PASSAGE SHOWN:
┄┄┄┄┄┄

MS LEE (Kurrajong) (3.52): The education portfolio is not only significant in terms of the size of the financial outlay but of critical importance in what it sets out to do and the responsibility it undertakes in preparing young Canberrans for life. In monetary terms we spend upwards of $2 billion a year on education in the ACT, second only to the health portfolio. On that basis, if for no other reason, it is incumbent on all members of the Legislative Assembly to critically assess the value of that investment to ensure that it is money well spent.

The budget papers tell us that the purpose of the education directorate is to deliver “high quality early childhood education and public school education in an accessible and inclusive environment”. The estimates committee report informs us that the education directorate gives access to quality teaching and specialised learning programs and wellbeing supports, and that it regulates and registers home education and early childhood and non-government schools. That is a broadbrush outline of the functions of the education directorate, and during the hearings all of those issues were touched upon. However, if the intent of the estimates process is to get behind the budget line items and delve deeper into the rationale for decision-making and policy announcements, and to get an understanding of where the directorate or the minister might be heading in future years, it certainly failed to do that.

I fear the estimates process is becoming more what we are not told than what we are told about. For example, the minister and her officers were at pains to talk about “investment underpinning strategic direction” and “leadership strategy”. But did we get the detail behind these phrases? We heard about the “conversations”—and I have to put that in quotation marks—around the future of education and the phases of engagement, whatever any of that really means. And we heard about what is rapidly becoming the most overused phrase in the ACT education lexicon: “equity in education”.

What does equity in education mean? To the ACT minister for education, it apparently means every high school student having a laptop. But what does the evidence tell us? Equity in education is often viewed as equivalence or sameness. A more useful way to view equity is through the lens of fairness. The Cambridge Dictionary defines equity as “the situation in which everyone is treated fairly and equally”. The implication is that equity depends on equality of treatment. But an interesting 2017 article by Yale researchers Stamans, Sheskin and Bloom points to evidence that in general people value fairness over equivalence. There are situations in which people view equal treatment as fair, but other situations in which they view unequal treatment as fair. This suggests that when it comes to equity, fairness trumps equality.

In school education, an equitable system could be defined as one in which all students are treated equally; for example, a system in which all students are given the same opportunities, exposed to the same school curriculum, taught by teachers with equivalent expertise, held to the same learning expectations and provided with equivalent levels of resourcing and support. I assume that is the interpretation the minister has chosen to take.

┄┄┄┄┄┄

GIVEN MATERIAL:

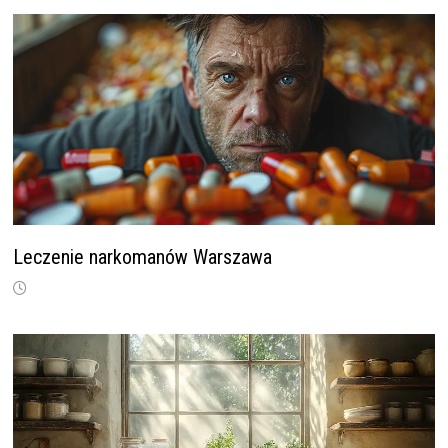
Leczenie narkomanów Warszawa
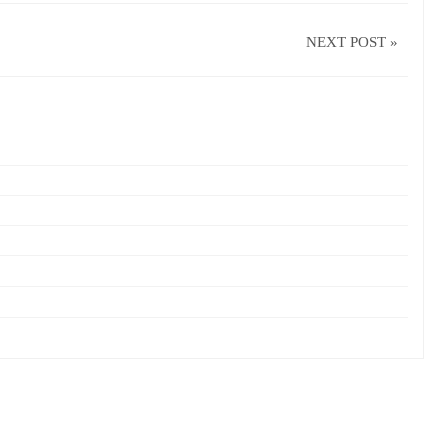
NEXT POST »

┄┄┄┄┄┄

WORK INSTRUCTIONS: Reproduce the speech on ACT education between "MS LEE (Kurrajong)" and "money well spent.", inclusive. The lines after the speech play no part in this work.

WRITTEN RESPONSE:
MS LEE (Kurrajong) (3.52): The education portfolio is not only significant in terms of the size of the financial outlay but of critical importance in what it sets out to do and the responsibility it undertakes in preparing young Canberrans for life. In monetary terms we spend upwards of $2 billion a year on education in the ACT, second only to the health portfolio. On that basis, if for no other reason, it is incumbent on all members of the Legislative Assembly to critically assess the value of that investment to ensure that it is money well spent.